The gourd I am going to use this time is huge. I put a yardstick across the hole to show how big it is.
You can see that the left side of the hole is at the 10" mark and the right side of the hole is at the 24" mark. That makes the hole 14" across. My skins are only 16" across, so this will challenge my ability to stretch a skin. Here is a photo of one of the skins sitting on the gourd.
There is not a whole lot of overlap there to play with. Fortunately I don't have to stretch the skin very tight to get it done since it stretches itself as it dries.
While I was cleaning the gourds last Summer, I noticed a couple of cracks in this one. Here is a photo from last Summer
Here are some closeups I just shot to illustrate the problem.
From the inside.
The crack on the right side.
The crack on the left side.
These cracks could severely compromise the strength of the gourd when it is under tension of the head. The crack on the right goes down the side of the gourd pretty far, and I would not be surprised if it increased in length until it split the gourd.
Since the force of the head tension is a compression on the edge of the gourd that should tend to close up the cracks instead of spreading them apart. However I would prefer to be safe rather than sorry, so I am going to try to fix them before I invest a lot of time in this gourd.

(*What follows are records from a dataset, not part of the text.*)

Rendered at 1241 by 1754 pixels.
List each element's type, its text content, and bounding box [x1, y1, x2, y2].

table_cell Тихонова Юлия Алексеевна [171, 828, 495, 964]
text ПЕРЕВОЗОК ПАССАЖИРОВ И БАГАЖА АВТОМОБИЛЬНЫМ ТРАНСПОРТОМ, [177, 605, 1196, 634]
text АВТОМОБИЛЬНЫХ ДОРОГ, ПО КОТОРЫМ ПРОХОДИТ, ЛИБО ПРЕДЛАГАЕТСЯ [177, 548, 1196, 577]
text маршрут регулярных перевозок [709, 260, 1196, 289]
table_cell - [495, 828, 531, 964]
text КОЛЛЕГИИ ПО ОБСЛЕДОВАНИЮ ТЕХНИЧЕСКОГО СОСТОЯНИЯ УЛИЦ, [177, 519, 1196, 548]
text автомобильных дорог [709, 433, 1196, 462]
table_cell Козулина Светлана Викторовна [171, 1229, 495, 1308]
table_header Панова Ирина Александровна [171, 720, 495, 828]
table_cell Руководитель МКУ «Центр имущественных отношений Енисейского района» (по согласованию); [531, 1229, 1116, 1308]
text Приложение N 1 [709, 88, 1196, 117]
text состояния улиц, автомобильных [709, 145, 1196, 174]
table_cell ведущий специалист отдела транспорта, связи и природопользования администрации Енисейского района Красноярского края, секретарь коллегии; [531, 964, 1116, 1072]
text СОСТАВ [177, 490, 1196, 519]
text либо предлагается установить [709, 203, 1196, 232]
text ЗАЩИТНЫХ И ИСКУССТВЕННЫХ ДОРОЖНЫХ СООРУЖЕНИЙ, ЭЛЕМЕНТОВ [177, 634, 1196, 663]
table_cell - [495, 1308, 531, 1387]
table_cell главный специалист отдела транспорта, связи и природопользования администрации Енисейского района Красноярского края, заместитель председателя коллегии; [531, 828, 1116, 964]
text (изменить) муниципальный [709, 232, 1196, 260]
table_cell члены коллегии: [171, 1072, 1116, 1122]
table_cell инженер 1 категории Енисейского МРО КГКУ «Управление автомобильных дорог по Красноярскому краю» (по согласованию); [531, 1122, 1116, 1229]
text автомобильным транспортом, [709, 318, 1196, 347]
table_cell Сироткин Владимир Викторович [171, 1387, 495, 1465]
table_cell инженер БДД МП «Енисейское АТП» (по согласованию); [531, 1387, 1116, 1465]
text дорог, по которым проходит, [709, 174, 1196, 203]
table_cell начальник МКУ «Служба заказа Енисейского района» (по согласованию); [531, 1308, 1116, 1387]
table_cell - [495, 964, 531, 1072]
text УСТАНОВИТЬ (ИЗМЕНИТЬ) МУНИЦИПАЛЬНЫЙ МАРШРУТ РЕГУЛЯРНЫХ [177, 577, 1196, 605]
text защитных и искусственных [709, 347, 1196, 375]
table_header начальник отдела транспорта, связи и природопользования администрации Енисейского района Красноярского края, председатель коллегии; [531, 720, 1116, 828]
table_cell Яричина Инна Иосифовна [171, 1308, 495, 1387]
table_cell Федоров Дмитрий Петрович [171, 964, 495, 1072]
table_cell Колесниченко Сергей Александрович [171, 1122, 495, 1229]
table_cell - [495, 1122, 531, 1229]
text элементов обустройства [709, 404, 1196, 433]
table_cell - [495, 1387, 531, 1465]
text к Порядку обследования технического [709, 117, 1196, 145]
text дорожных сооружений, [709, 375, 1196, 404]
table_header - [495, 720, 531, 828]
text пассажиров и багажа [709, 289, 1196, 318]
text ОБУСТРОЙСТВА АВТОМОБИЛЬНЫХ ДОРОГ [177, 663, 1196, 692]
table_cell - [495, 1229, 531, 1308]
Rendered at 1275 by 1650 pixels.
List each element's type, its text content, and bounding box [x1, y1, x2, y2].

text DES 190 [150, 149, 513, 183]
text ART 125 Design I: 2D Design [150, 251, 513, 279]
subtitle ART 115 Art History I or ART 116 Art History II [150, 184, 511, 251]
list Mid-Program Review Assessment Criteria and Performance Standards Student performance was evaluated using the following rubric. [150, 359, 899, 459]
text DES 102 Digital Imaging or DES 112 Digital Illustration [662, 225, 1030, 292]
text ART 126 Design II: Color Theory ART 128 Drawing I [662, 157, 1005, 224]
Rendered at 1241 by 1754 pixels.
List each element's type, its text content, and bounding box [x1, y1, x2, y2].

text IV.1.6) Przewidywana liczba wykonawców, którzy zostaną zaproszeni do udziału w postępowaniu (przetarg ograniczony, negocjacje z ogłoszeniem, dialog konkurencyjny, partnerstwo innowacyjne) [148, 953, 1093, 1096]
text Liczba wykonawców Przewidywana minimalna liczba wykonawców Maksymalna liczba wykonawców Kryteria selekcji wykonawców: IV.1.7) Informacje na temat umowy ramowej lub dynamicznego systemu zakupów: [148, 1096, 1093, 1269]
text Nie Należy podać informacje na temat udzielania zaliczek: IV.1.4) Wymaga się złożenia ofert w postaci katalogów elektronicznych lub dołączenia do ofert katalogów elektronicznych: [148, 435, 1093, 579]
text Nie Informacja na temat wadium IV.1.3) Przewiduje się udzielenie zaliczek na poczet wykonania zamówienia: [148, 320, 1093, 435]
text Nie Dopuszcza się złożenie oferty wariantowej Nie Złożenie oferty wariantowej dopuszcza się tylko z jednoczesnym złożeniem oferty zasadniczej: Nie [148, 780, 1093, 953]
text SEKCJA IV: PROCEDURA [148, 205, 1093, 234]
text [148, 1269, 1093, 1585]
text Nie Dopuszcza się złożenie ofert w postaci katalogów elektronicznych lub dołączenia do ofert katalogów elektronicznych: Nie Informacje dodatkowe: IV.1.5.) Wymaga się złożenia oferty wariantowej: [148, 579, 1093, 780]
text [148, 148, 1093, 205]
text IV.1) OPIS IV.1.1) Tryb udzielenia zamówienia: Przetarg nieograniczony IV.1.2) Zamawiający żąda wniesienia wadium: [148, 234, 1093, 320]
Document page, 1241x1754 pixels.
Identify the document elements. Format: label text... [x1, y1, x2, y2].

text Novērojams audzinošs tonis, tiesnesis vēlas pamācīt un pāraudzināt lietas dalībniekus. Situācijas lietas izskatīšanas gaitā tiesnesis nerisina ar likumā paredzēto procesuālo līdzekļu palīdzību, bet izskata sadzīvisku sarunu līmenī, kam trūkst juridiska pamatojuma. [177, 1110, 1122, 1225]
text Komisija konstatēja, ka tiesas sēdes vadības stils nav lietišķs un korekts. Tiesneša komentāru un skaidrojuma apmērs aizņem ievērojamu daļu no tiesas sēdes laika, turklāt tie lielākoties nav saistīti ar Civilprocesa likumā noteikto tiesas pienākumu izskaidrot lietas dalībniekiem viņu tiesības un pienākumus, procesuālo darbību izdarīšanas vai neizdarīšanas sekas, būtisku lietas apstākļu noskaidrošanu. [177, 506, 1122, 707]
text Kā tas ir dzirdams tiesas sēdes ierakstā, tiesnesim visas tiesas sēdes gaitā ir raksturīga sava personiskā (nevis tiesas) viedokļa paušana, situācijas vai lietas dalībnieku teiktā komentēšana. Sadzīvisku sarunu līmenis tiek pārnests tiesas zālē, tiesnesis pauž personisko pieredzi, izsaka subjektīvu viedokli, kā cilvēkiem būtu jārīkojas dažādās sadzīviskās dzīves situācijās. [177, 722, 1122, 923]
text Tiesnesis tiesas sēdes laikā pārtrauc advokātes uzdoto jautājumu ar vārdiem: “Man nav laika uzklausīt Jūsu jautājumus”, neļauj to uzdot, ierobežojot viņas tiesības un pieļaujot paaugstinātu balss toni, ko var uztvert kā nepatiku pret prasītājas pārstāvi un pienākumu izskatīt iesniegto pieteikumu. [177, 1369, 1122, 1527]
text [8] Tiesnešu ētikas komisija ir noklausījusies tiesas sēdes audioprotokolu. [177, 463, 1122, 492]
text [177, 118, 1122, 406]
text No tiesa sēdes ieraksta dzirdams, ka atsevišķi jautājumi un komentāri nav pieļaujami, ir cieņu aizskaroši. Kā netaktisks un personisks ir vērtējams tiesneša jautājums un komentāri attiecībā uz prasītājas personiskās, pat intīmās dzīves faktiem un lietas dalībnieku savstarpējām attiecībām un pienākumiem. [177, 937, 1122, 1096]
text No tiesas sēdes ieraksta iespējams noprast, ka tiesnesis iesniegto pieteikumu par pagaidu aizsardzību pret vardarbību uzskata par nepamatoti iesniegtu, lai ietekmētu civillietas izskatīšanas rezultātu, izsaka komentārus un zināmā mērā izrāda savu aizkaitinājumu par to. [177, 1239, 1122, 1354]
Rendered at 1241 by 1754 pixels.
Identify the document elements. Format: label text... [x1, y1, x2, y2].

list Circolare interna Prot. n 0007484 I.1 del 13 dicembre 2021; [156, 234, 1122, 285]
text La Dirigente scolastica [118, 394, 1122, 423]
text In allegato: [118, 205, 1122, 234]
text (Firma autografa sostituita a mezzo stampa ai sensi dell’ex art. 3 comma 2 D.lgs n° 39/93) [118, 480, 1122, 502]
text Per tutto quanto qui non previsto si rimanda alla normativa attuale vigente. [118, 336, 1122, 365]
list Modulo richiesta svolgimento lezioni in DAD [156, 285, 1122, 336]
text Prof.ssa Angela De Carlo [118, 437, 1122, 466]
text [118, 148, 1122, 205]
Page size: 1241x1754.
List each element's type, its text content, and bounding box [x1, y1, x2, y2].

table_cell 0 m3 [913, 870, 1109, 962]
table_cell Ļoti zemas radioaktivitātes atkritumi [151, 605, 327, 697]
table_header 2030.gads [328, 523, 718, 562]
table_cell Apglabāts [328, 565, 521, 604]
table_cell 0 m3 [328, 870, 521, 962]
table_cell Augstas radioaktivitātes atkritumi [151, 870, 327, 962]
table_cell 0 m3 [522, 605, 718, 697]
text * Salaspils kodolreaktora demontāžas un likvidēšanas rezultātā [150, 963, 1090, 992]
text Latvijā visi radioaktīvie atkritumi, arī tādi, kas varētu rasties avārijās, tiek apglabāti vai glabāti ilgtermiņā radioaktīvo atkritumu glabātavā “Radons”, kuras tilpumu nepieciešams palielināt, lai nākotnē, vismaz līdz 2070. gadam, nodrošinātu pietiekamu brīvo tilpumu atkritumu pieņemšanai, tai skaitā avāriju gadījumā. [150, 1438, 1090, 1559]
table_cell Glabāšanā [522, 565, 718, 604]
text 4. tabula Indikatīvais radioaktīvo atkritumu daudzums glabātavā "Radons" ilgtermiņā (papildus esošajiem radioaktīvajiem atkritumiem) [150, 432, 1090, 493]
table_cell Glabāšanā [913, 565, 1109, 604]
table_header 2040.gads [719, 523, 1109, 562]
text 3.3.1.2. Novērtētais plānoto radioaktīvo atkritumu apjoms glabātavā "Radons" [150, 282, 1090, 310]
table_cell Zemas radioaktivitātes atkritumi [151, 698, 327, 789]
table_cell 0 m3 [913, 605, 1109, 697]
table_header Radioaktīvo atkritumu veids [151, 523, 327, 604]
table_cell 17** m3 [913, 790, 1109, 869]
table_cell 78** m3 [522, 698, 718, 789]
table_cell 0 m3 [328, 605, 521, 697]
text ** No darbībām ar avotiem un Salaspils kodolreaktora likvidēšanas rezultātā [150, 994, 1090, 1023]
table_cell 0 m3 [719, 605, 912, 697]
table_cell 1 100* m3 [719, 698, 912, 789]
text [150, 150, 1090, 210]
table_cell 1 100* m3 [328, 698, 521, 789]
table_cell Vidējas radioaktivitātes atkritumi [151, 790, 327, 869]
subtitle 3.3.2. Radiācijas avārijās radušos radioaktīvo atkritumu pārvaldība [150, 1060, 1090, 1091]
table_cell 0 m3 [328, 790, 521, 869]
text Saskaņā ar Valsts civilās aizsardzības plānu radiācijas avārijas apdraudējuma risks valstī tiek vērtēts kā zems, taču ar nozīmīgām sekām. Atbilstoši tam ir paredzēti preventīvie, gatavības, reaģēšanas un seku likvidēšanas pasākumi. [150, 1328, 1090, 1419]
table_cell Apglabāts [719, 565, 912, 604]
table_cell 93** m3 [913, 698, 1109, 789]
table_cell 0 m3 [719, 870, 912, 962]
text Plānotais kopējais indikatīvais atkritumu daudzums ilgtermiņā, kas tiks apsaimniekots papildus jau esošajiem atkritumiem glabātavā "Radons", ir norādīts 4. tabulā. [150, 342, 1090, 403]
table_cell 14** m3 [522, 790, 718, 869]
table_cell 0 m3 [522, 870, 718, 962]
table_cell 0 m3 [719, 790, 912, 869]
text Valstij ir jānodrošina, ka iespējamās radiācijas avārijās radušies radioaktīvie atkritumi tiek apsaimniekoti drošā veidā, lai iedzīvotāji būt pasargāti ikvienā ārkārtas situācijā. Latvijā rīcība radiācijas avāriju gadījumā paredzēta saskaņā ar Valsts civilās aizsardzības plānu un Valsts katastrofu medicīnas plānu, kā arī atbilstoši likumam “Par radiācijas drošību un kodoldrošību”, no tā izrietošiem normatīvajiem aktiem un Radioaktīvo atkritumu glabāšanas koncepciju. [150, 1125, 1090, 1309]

I asked a few people about how to fix this problem and I received many suggestions from bracing the inside with wood to using a fiberglass auto body repair kit inside of the rim. It looks to me like the gourd will hold up if I can keep the cracks from getting any worse. I don't want to do too much to it and spoil the natural look and feel of the gourd.
The fiberglass fix intrigued me, but fiberglass really is just a glass matrix held together with epoxy resin of some kind. I thought that maybe I don't need the matrix and that just some epoxy will work. If I glue the cracked pieces together so that they cannot move any more that should stabilize the cracks and keep them from growing. Here is what I got at the store.
I made some small applicators out of toothpicks for pushing the glue into the cracks. I just cut off the pointy ends and crushed the fibers flat with my pliers.
The dual cylinder epoxy container automatically squeezes out equal portions of the two ingredients. I mixed up a batch on a plastic top. Boy, does that stuff stink!
I pushed as much glue as I could into the cracks from the inside of the gourd and then put some tension on it using a piece of string. The glued cracks are just to the right at the top of the picture.
The idea here is that the pressure from the tight string will bend the sides inward and close up the gaps until the epoxy dries. I don't know if this actually helped or not.
Here are some photos of the final fix. First a closeup of the glue in the cracks.
Here is a view of the fix from a bit farther back, plus a 3D version of the photo.
I took a photo of me holding the gourd so that you can see how huge this thing is. The shape of the gourd is more evident in the 3D photo.
Me Holding The Gourd3-D
That is it for fixing the cracked gourd. I will not know if this will hold until I actually stretch the skin on it, and that will not happen for many months because I need warm weather to do that work.
I don't remember how long I spent doing this. One hour? I usually try to keep track of the time I spend on the project just to see how long it takes to make a banjo by hand. So I will claim 1 hour for this.